## Given data
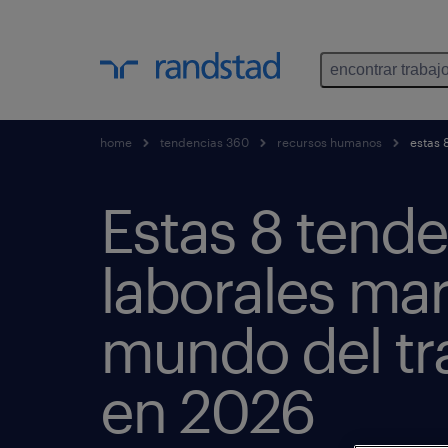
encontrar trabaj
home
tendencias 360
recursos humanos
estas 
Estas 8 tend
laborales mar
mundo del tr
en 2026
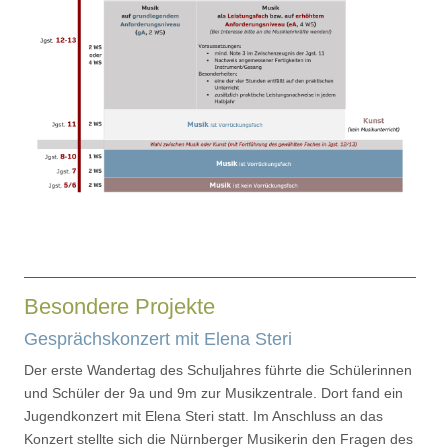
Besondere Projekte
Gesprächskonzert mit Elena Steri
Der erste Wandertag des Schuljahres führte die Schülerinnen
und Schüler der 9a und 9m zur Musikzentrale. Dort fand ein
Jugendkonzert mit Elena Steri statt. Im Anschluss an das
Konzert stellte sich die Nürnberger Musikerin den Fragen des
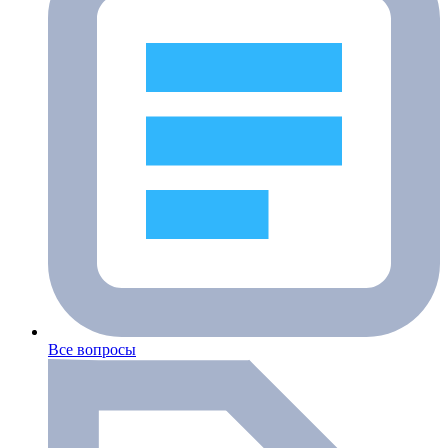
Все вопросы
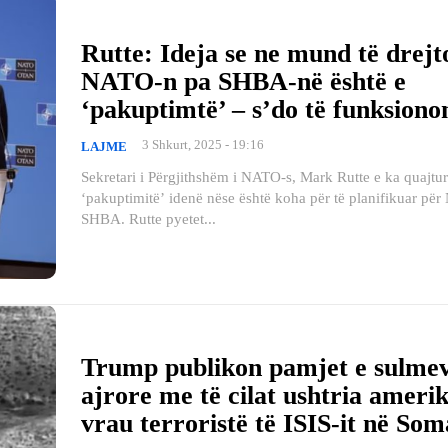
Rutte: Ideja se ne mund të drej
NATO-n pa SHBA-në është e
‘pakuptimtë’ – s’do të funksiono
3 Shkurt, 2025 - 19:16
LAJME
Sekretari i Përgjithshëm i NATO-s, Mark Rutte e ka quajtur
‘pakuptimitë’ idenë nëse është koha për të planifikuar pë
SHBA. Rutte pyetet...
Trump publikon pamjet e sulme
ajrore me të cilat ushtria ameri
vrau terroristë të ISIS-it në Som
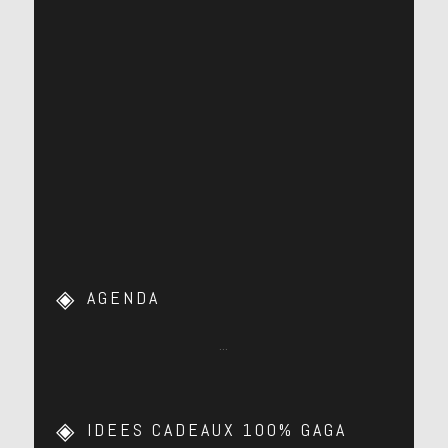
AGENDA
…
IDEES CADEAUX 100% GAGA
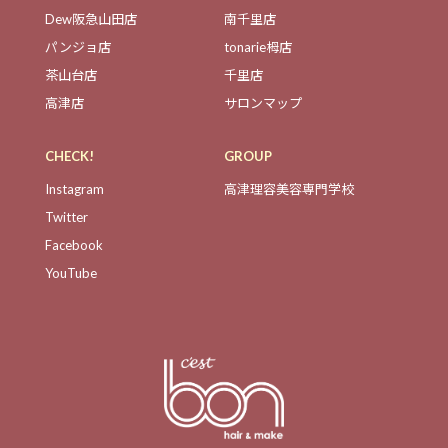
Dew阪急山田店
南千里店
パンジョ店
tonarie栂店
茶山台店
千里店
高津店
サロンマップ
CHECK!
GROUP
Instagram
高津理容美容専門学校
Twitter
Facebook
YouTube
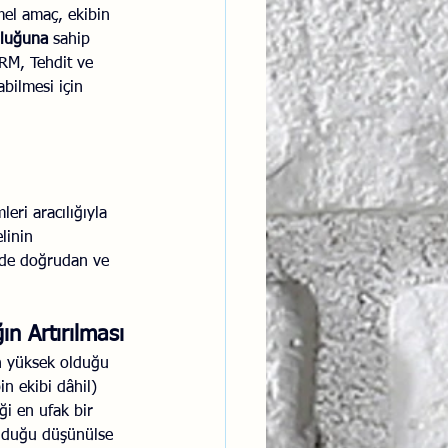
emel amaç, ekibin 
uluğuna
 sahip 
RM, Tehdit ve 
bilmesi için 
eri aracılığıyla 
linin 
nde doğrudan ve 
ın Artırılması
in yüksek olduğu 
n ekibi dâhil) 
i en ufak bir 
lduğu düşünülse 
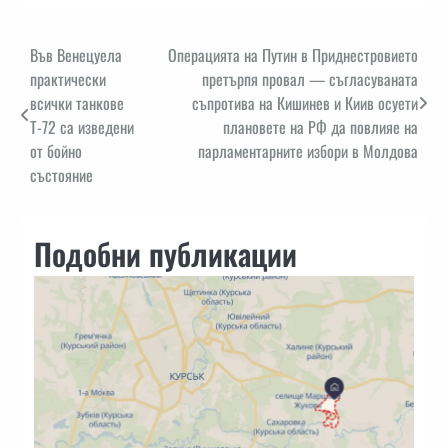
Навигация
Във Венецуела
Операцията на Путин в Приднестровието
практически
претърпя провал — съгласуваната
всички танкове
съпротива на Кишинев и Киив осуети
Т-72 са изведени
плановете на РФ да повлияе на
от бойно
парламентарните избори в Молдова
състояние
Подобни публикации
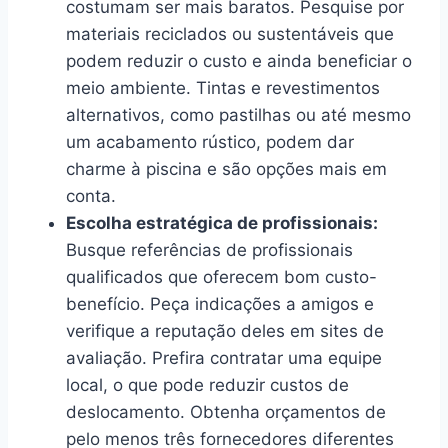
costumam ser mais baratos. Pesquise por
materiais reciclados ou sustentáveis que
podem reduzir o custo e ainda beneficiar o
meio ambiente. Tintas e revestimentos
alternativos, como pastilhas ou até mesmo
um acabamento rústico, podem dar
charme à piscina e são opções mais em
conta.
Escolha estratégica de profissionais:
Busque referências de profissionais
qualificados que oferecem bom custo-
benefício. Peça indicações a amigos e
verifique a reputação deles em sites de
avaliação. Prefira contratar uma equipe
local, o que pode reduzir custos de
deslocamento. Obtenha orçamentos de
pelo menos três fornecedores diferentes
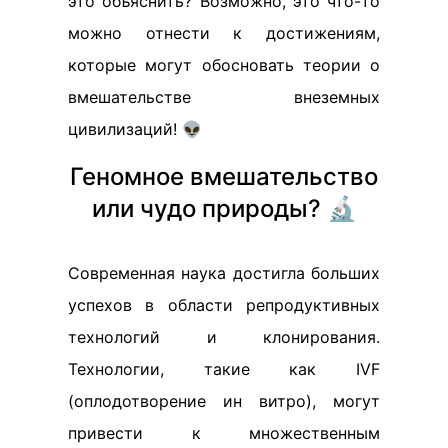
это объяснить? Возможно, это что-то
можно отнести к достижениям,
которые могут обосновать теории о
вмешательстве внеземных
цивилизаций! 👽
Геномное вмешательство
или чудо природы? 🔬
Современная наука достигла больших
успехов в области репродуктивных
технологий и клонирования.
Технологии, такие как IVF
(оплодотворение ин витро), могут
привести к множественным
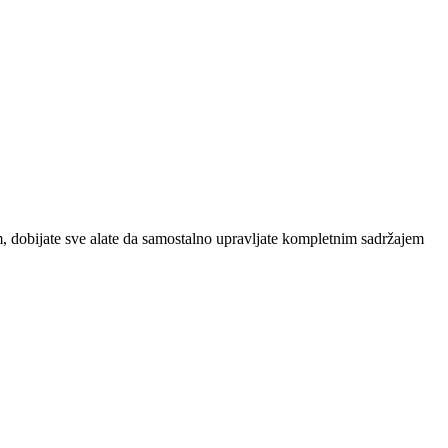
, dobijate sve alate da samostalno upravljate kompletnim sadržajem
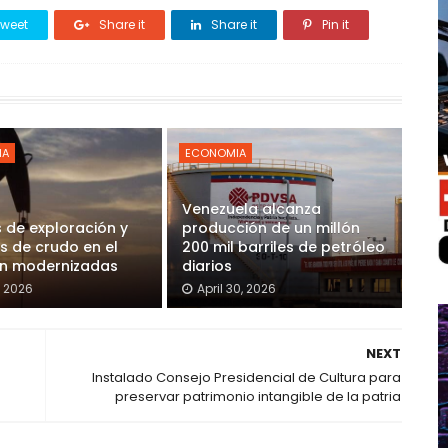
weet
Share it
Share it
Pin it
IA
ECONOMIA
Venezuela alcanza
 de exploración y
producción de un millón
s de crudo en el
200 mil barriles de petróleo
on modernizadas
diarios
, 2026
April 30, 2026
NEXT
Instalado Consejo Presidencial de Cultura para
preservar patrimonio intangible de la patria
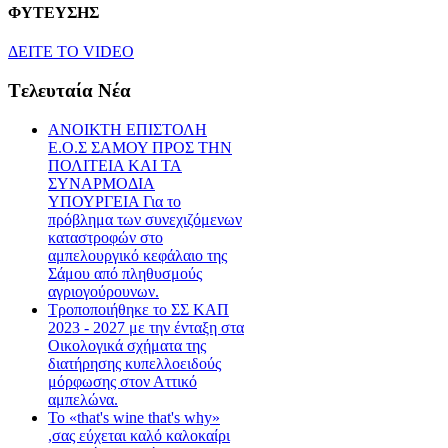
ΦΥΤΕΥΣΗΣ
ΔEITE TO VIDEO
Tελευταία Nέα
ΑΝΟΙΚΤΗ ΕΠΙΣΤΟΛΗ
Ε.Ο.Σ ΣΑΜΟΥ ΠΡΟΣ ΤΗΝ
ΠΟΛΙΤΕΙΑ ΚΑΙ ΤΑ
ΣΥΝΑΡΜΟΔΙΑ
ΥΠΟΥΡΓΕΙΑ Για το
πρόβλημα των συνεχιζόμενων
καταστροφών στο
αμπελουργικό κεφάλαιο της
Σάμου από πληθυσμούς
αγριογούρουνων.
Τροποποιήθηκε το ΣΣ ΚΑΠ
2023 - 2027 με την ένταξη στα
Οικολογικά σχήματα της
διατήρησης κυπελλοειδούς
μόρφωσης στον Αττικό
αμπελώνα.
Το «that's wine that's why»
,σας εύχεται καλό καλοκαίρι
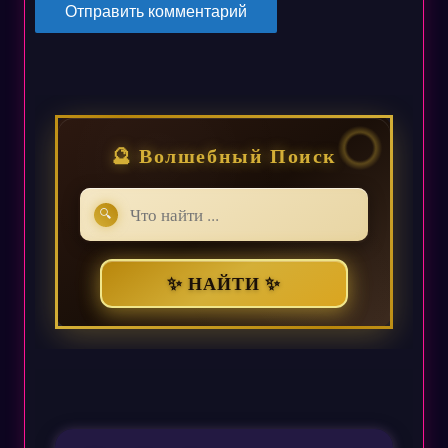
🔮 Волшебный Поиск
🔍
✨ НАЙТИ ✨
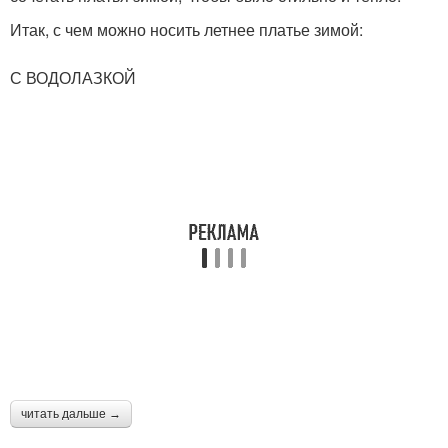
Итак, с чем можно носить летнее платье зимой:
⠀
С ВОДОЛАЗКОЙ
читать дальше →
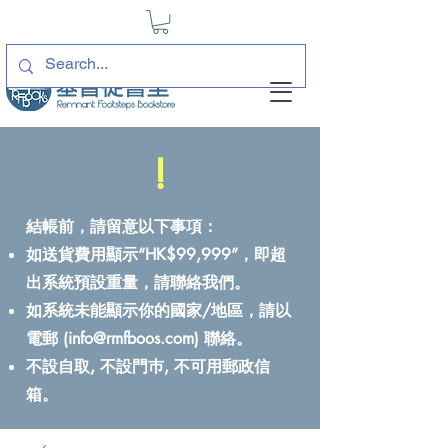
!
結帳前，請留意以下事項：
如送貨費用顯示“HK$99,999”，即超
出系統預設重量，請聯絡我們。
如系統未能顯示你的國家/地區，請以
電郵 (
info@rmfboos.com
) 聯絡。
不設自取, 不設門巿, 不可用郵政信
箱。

## Problem statement
For each line in the records that holds "NATO", show that line as it stands.

## Answer for the task
NATO-n pa SHBA-në është e
Sekretari i Përgjithshëm i NATO-s, Mark Rutte e ka quajtur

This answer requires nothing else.